5 Traits of a Great Study Partner
- Takes notes: Any study partner worth his or her salt is taking good notes in class. Bonus? If he or she is taking notes, then you have a back-up if you're out sick.
- Participates in class: Choosing a study partner who gets his or her hand up when the teacher asks a question is smart on your end because it means he or she probably knows the answers. That's good news, especially if you're stuck on question 23.
- Gets a good grade: It seems obvious, but you don't want to study with the kid drooling on the map of Siberia in the textbook during lectures. Choose a study partner who is making your grade or higher.
- Has a complimentary learning style: Not all types of learners will work well together. Are you a thinker and need quiet time to process things? You probably shouldn't choose a kinesthetic learner - someone who needs to be moving to learn.
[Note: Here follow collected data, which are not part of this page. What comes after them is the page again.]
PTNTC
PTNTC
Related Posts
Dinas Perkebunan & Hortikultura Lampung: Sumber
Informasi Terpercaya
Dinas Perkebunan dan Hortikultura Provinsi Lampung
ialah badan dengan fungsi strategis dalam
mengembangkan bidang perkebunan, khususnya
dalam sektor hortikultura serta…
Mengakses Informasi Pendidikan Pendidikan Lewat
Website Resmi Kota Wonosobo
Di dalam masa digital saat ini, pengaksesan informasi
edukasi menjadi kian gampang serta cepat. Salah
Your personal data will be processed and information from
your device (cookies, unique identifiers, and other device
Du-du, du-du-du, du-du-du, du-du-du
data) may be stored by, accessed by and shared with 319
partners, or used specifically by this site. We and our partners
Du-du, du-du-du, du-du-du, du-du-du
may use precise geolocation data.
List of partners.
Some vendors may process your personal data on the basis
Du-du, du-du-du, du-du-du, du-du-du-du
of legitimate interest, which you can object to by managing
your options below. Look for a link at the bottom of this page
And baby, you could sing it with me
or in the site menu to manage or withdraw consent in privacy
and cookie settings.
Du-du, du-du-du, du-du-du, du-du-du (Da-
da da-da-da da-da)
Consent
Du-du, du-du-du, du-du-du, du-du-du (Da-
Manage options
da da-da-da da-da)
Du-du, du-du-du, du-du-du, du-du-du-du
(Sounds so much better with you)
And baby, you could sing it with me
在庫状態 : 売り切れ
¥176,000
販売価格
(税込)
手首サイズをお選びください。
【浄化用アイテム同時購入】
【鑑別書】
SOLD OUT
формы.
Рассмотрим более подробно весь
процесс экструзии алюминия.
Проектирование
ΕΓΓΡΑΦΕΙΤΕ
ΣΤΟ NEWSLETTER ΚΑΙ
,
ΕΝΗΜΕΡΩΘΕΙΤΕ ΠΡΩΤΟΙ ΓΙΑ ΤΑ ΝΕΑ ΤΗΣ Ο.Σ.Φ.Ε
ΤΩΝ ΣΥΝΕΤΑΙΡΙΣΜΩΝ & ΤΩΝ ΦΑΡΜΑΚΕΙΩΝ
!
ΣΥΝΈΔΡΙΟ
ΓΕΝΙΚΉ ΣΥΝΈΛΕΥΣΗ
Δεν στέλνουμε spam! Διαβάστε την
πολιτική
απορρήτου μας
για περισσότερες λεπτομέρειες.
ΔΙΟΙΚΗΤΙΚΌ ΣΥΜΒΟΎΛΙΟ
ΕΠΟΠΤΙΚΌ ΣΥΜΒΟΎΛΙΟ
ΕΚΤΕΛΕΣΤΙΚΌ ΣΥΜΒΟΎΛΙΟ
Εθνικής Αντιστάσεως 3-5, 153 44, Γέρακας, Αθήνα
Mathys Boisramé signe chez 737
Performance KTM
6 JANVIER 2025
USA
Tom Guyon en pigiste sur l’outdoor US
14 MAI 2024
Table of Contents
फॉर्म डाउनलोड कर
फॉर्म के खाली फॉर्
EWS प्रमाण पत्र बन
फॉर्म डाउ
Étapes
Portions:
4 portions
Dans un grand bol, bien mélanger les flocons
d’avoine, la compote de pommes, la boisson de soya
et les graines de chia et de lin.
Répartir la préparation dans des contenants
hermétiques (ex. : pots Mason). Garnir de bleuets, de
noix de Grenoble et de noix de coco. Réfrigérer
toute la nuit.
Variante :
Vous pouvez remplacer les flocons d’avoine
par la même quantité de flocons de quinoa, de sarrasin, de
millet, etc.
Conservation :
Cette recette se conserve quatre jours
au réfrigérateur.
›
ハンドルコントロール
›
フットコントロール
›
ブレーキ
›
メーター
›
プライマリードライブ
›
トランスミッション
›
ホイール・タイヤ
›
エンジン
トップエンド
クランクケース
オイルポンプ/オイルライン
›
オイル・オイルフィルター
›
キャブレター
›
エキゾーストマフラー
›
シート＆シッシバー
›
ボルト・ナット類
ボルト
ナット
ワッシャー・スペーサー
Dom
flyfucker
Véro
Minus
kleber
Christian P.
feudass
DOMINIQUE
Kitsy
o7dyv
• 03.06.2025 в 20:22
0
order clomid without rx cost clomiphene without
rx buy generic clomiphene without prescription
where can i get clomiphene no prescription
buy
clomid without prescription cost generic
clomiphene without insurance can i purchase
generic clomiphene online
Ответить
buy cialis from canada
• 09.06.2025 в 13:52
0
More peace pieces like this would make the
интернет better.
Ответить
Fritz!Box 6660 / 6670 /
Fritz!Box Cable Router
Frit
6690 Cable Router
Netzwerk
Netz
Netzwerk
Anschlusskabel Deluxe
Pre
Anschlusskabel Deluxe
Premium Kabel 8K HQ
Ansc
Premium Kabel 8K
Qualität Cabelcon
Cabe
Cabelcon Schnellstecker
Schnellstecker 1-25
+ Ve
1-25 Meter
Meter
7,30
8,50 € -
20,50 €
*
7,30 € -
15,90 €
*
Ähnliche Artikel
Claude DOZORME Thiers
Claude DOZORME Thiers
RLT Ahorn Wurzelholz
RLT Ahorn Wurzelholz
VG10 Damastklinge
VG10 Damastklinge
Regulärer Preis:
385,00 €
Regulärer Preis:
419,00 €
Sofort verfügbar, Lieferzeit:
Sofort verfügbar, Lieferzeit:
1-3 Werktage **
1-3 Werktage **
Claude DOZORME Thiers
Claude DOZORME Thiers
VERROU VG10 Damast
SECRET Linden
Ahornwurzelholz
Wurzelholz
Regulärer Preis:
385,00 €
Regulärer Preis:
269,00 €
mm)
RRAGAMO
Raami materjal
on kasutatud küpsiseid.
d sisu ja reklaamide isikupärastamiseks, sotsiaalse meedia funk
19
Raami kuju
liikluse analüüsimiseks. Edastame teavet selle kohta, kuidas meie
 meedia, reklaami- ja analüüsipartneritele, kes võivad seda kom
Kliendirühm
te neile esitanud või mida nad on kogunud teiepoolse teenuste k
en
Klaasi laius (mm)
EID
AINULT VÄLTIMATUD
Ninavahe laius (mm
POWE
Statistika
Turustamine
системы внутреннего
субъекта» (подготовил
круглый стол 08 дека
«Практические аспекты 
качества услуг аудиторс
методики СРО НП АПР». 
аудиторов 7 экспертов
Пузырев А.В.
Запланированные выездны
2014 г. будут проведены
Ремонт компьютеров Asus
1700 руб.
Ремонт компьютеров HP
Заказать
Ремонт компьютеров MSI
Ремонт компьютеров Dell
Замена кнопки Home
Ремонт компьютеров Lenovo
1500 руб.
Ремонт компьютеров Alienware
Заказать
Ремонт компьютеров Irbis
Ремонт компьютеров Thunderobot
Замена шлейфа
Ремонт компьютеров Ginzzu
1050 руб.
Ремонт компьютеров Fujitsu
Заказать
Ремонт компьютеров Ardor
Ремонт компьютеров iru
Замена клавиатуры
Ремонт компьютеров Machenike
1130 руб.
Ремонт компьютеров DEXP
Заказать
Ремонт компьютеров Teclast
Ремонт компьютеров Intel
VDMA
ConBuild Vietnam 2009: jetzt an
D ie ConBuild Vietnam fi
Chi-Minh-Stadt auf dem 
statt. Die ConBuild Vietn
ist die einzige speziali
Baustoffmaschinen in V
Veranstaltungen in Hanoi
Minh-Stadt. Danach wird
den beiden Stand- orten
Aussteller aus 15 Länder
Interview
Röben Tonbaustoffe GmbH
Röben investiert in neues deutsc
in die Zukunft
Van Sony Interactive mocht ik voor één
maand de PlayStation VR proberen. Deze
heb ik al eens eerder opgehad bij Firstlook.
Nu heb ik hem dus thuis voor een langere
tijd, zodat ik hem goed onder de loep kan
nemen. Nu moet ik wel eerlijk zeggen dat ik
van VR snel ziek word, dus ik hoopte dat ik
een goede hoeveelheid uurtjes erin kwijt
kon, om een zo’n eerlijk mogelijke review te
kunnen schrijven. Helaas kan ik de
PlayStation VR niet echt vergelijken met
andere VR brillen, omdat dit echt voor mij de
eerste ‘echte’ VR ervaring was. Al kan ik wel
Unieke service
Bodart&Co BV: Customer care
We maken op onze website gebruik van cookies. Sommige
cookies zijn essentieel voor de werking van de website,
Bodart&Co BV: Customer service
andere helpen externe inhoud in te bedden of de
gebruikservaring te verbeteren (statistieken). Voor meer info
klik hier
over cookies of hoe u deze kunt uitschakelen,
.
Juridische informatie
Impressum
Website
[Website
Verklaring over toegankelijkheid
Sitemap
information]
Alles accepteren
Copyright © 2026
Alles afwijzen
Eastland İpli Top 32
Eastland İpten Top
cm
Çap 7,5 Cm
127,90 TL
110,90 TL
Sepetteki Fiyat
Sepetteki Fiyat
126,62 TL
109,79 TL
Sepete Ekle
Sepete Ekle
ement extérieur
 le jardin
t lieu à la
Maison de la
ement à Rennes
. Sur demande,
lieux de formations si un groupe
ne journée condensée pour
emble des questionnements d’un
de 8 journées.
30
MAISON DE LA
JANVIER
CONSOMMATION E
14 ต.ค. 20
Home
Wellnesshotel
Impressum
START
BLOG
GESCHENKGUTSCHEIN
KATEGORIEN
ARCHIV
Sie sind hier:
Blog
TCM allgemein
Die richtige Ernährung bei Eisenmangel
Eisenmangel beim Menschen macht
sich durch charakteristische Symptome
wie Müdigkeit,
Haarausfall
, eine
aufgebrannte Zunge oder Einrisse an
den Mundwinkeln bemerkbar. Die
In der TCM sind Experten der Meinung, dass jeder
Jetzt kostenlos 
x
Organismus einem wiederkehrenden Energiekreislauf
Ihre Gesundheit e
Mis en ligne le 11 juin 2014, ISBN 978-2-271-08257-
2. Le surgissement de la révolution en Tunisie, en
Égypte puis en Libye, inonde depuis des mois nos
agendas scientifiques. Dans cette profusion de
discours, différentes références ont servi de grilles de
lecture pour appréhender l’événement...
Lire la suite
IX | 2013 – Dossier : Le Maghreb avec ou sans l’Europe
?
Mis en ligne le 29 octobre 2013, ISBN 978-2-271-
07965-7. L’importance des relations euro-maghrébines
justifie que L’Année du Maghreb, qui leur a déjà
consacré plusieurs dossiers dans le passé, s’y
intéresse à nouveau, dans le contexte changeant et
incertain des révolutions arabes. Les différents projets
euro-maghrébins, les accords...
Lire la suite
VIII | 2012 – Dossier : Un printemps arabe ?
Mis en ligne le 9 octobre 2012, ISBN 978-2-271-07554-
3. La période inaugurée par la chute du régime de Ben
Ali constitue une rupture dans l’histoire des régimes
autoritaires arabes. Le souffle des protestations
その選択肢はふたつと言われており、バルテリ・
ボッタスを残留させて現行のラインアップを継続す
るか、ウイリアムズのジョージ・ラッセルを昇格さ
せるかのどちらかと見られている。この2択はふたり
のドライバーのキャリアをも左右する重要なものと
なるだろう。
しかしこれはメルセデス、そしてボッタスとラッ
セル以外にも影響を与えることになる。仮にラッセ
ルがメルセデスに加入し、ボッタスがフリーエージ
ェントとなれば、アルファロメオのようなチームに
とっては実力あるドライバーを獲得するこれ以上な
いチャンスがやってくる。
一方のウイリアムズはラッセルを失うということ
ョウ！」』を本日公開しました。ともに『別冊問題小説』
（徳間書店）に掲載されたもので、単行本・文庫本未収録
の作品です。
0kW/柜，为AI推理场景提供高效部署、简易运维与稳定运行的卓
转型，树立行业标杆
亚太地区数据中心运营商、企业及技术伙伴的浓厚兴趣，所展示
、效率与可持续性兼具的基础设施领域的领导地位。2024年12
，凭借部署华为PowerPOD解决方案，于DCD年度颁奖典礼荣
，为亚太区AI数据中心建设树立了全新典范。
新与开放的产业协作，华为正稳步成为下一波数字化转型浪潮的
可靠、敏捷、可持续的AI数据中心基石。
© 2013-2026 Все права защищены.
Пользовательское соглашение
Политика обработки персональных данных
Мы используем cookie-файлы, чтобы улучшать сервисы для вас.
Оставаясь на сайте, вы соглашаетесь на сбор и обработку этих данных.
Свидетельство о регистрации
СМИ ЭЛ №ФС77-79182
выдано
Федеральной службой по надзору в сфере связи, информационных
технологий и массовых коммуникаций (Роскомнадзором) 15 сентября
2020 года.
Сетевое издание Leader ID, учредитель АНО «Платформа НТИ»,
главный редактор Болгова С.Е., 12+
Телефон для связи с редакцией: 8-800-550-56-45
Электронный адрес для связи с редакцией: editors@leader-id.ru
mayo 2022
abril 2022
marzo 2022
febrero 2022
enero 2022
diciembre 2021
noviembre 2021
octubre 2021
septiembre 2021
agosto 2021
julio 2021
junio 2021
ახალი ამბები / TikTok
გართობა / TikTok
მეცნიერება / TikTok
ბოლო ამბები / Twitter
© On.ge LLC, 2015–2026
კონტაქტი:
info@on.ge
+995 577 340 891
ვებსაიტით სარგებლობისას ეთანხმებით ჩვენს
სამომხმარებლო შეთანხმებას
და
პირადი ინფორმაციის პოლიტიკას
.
Choose someone who learns like you do for the most success.
- Is open and friendly: If your mom is continually crabby, then she's not a good study partner, despite her attempts. Choose someone who won't cut you down if you answer incorrectly, and won't berate you if you're 1 minute late.
5 Traits of a Lousy Study Partner
- Is distracting: Your best friend is probably wonderful. Your boyfriend, I'm sure, is a dream. However, they may not make the best study partners for you because of the distraction aspect. If you end up making out or scrolling through Facebook giggling at your friends' comments, then you're not doing your job – prepping for this test! Get rid of the distractions and meet up with them afterward.
- Gets lousy grades: Altruism has its place, and tutoring another person is a wonderful thing to do, especially when someone really needs the help. When you’re choosing a study partner, though, your goal is to find someone to help you learn more, and this isn’t the time to choose someone who’s failing the class. Tutor another time, and make sure you’re helping yourself, too.
- Is unmotivated: Stay away from people who hate to study. You’ll spend half your study time prodding them to get the job done, and will waste precious study minutes.
- Is unprepared: You should not be the only person showing up with notes, your textbook, and the review sheet. Avoid choosing a study partner who is looking to get an easy A from your hard work.
- Criticizes you: There’s always a know-it-all in every class, and even if that person is earning a 4.0 GPA, he or she may not make the best study partner if a critical mouth goes along with those brains. You can’t do your best if you’re just struggling to maintain your self-esteem. Choose a study partner who will value your input.